Visitors will be greeted at the NABC with a new gift shop that has doubled in size. “We have close to a hundred unique ambassador bear items now,” he said.
A new exhibit highlighting 50 years of bear research by Dr. Lynn Rogers is set to open this spring at the Bear Center. “The reason behind this new addition to the NABC is that it puts validity in all the research that is here,” Edgett said. “The entire body of study work highlighted here was initiated by Dr. Rogers, and this whole place, opened in 2007, is an outgrowth of his work.”
A grand-opening event for the Rogers exhibit is set for July 19-21, during the tenth anniversary of the Lily Pad Picnic that celebrates the first-ever webcam-viewed birth of a bear cub. “We have fans from all over the world that watched that event and come here to celebrate year after year,” he said.
The grand-opening and expanded picnic will be held at the NABC, located on Hwy. 169 just west of Ely, and will include many special events, including live music, food trucks, silent auction, and special programs. “This will be a huge event for us,” Edgett said.
The centerpiece of the latest growth project has been the completion of the Cub Room, a children’s education and play area that has been under construction for the past two years at the Bear Center.
Cub Room visitors are greeted by a large white pine tree trunk in the center of the room, modeled after a local tree that was struck by lightning. “They molded that trunk and made a model for us,” Edgett said. “Lynn (Rogers) thought it was real. Check out the mom and cubs in the canopy.”
“The cool thing is that the Cub Room was all put together by donations, particularly from the Give to the Max Day,” he said.
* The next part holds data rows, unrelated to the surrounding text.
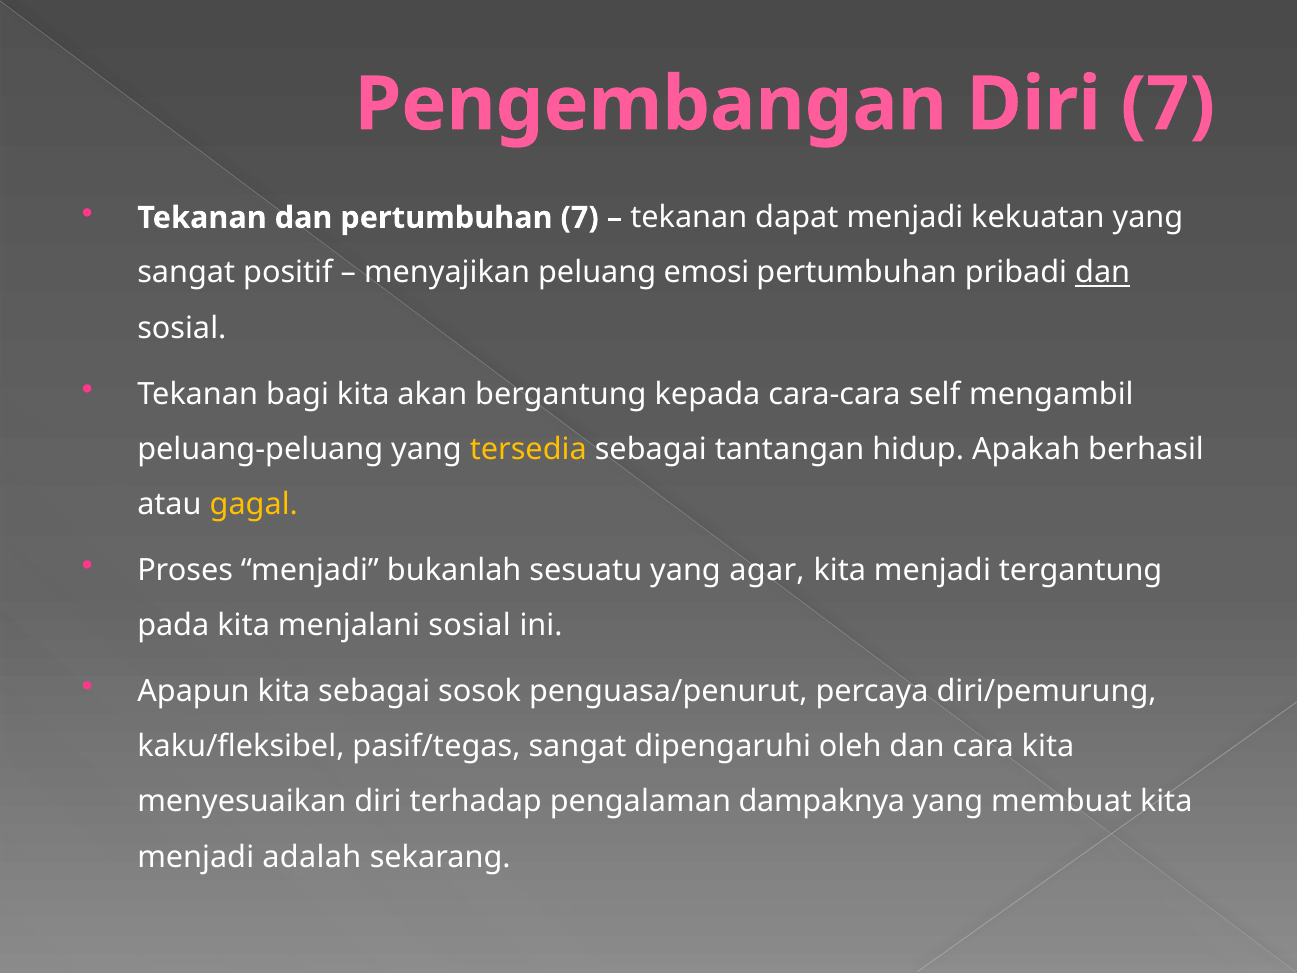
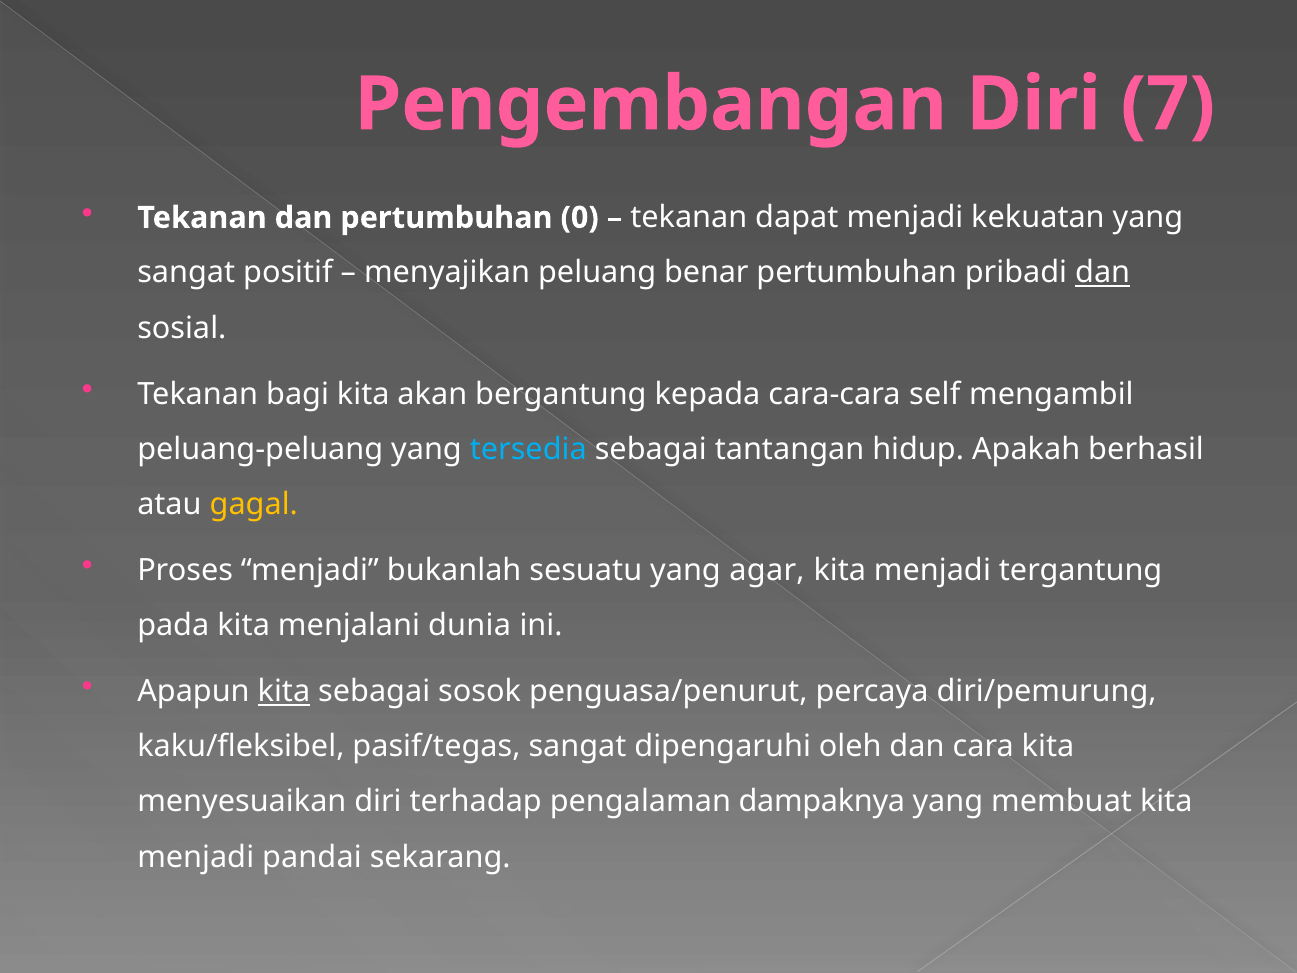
pertumbuhan 7: 7 -> 0
emosi: emosi -> benar
tersedia colour: yellow -> light blue
menjalani sosial: sosial -> dunia
kita at (284, 691) underline: none -> present
adalah: adalah -> pandai
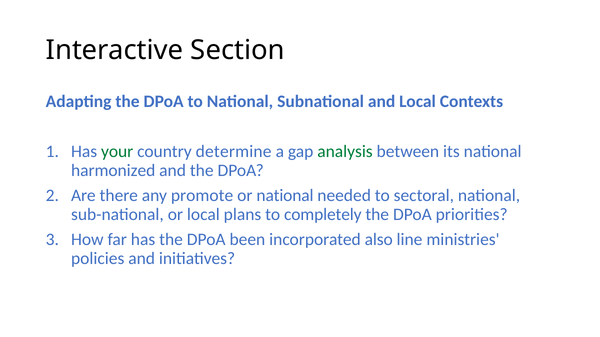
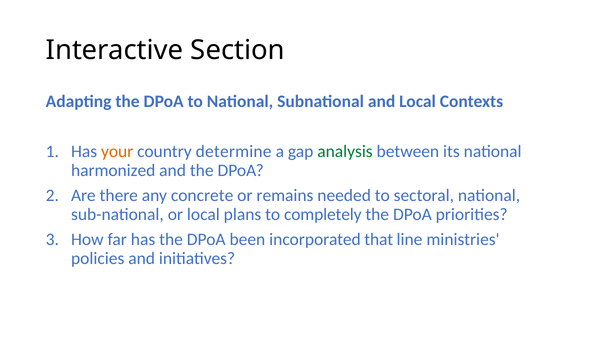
your colour: green -> orange
promote: promote -> concrete
or national: national -> remains
also: also -> that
The project cost about $150,000 and was completed by Antlers by Klaus, a Wisconsin company who also worked on the Four Seasons and Camping with Bears displays at the NABC.
“The Cub Room allows our little visitors to have fun while learning about bears and wildlife,” Edgett said. “A reading area, interactive bear den cave, and hi-def audio-visual capability, all in a forest setting, focuses on the cub-mother interaction. It is a very realistic area. Even the floor is made of special material to make it feel like you are walking on a forest floor. It turned out fantastic with the space we had to work in.”
When the center’s ambassador bears wake in the spring, they’ll soon have a new pond area, thanks to Ely’s Low Impact Excavators and a $50,000 project to expand that area. “We will get working on that as soon as the frost is gone and they can start digging. That should be open this spring,” Edgett said. “Our four ambassador bears, Ted, Lucky, Holly and Tasha will enjoy a new, deeper pond, and our visitors will be able to watch them as they take a dip.”
New programming is also in the works for 2019. Monarch butterfly tagging and releasing will be initiated by Spencer Peter and should be a popular part of the student education programming.
New and improved trail cams are already up and running. “We have seen many animal footprints in the snow,” Peter said. “And there are lots of bucks in the area.” The nature trails around the Bear Center will also be expanded and improved this spring, Edgett said.
“And future expansion calls for a larger enclosure for the ambassador bears as we grow our acreage.”